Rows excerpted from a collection

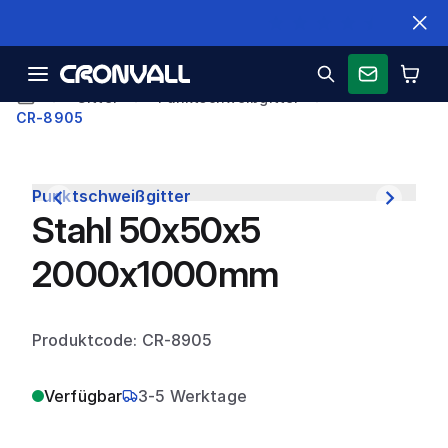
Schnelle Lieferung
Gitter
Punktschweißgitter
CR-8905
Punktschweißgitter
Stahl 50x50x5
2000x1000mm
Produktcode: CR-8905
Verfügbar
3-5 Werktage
* * *
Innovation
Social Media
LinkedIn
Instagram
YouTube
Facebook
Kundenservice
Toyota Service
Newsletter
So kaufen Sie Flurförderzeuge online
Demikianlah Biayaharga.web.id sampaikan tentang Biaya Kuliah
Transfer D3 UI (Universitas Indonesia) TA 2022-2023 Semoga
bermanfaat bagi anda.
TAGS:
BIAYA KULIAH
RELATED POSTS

Instructions to follow: Can you give the part that opens with the line containing "Schnelle Lieferung" and closes with the line containing "3-5 Werktage", both of those lines included, as a JSON list of strings with one string per line and blank lines left out?

Exercise output:
[
  "Schnelle Lieferung",
  "Gitter",
  "Punktschweißgitter",
  "CR-8905",
  "Punktschweißgitter",
  "Stahl 50x50x5",
  "2000x1000mm",
  "Produktcode: CR-8905",
  "Verfügbar",
  "3-5 Werktage"
]